Accuracy, trust, and verification burden
- Central tension: if you must verify every fact and number, does it really save time over doing your own research?
- Users emphasize that LLMs:
- Hallucinate, misquote, and even misread specific tables/PDFs.
- Present partial or 60%-correct output as if it were 100% reliable.
- For tabular or quantitative work, several commenters say they wouldn’t trust it at all; qualitative synthesis is seen as safer.
Comparison to humans, search, and “interns”
- Supporters argue it’s still an upgrade over ad-driven, SEO-gamed web search and low-quality social media.
- Many compare Deep Research to an unreliable intern: useful if you already know the domain and can critically review everything; dangerous if you don’t.
- Debate over whether LLM “lies” are comparable to human error:
- One side: humans misremember but don’t routinely invent entities the way LLMs do.

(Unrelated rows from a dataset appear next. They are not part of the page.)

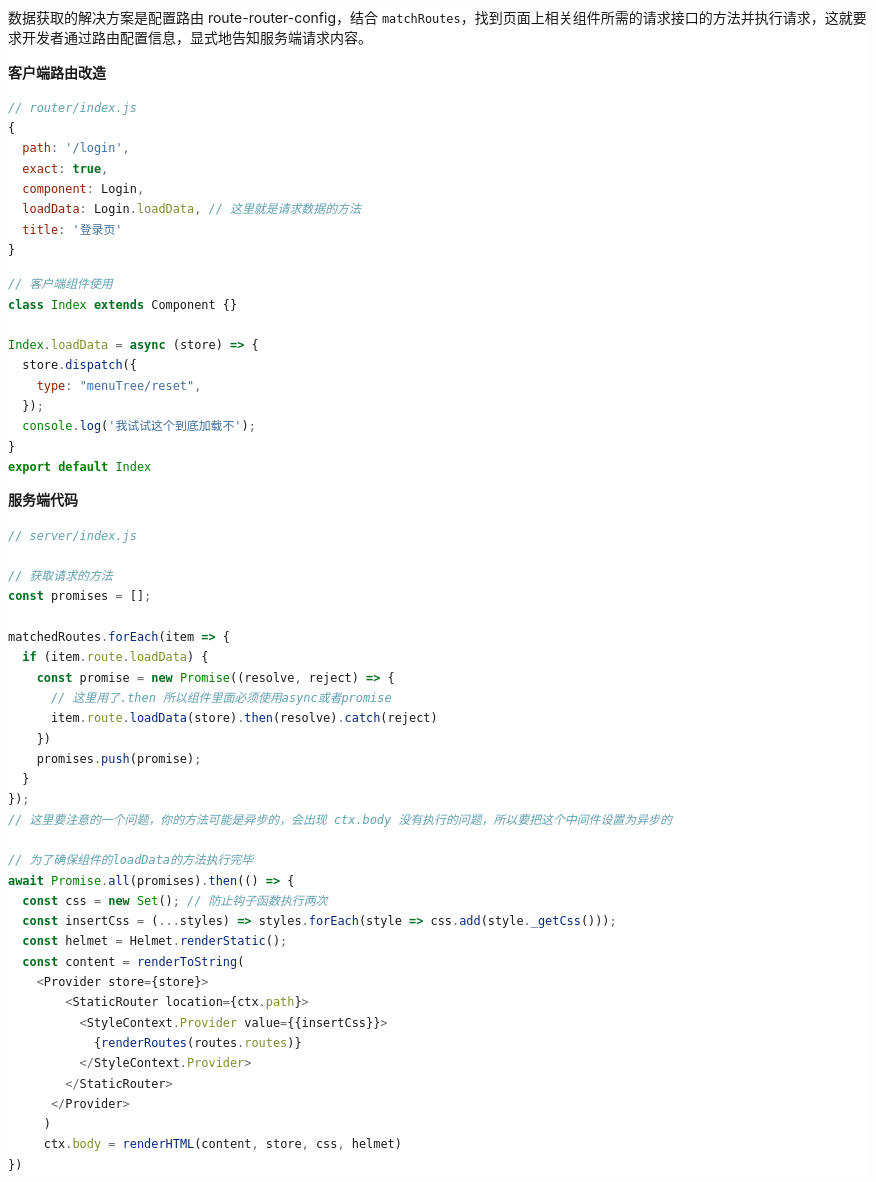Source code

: 
数据获取的解决方案是配置路由 route-router-config，结合 `matchRoutes`，找到页面上相关组件所需的请求接口的方法并执行请求，这就要求开发者通过路由配置信息，显式地告知服务端请求内容。


**客户端路由改造**

```javascript
// router/index.js
{
  path: '/login',
  exact: true,
  component: Login,
  loadData: Login.loadData, // 这里就是请求数据的方法
  title: '登录页'
}
```


```javascript
// 客户端组件使用
class Index extends Component {}

Index.loadData = async (store) => {
  store.dispatch({
    type: "menuTree/reset",
  });
  console.log('我试试这个到底加载不');
}
export default Index
```


**服务端代码**


```javascript
// server/index.js

// 获取请求的方法
const promises = [];

matchedRoutes.forEach(item => {
  if (item.route.loadData) {
    const promise = new Promise((resolve, reject) => {
      // 这里用了.then 所以组件里面必须使用async或者promise
      item.route.loadData(store).then(resolve).catch(reject)
    })
    promises.push(promise);
  }
});
// 这里要注意的一个问题，你的方法可能是异步的，会出现 ctx.body 没有执行的问题，所以要把这个中间件设置为异步的

// 为了确保组件的loadData的方法执行完毕
await Promise.all(promises).then(() => {
  const css = new Set(); // 防止钩子函数执行两次
  const insertCss = (...styles) => styles.forEach(style => css.add(style._getCss()));
  const helmet = Helmet.renderStatic();
  const content = renderToString(
    <Provider store={store}>
        <StaticRouter location={ctx.path}>
          <StyleContext.Provider value={{insertCss}}>
            {renderRoutes(routes.routes)}
          </StyleContext.Provider>
        </StaticRouter>
      </Provider>
     )
     ctx.body = renderHTML(content, store, css, helmet)
})
```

- Other side: functionally, both produce wrong answers that must be checked.
Workflows, multi‑LLM strategies, and domain scoping
- Several people describe elaborate multi-model workflows: run the same query across multiple LLMs, discard 60–75% “slop,” then have another model synthesize the remainder.
- Others rely on tools that operate only over curated, user-provided sources to avoid SEO-driven junk.
- Suggested mitigations: domain-specific profiles curated by experts; stronger source control; visible context and inline citations; explicit uncertainty ratings.
Marketing, terminology, and future trajectory
- Strong criticism of branding this as “deep research” from an organization that positions itself as doing “research.”
- Many accept that current systems are “intern level”: impressive but not trustworthy for high-stakes research, especially in academia or medicine.
- Disagreement on future: some expect dramatic improvement akin to coding assistants; others argue structural limits (source quality, incentives, bias, SEO gaming) mean error-free “research” is unlikely.